YOUR INSTRUCTIONS
Retype every line below precisely as it appears.

SUPPLIED INFORMATION
::::::
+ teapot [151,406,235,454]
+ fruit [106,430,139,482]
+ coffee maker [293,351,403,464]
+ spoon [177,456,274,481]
::::::
YOUR SOLUTION
+ teapot [151,406,235,454]
+ fruit [106,430,139,482]
+ coffee maker [293,351,403,464]
+ spoon [177,456,274,481]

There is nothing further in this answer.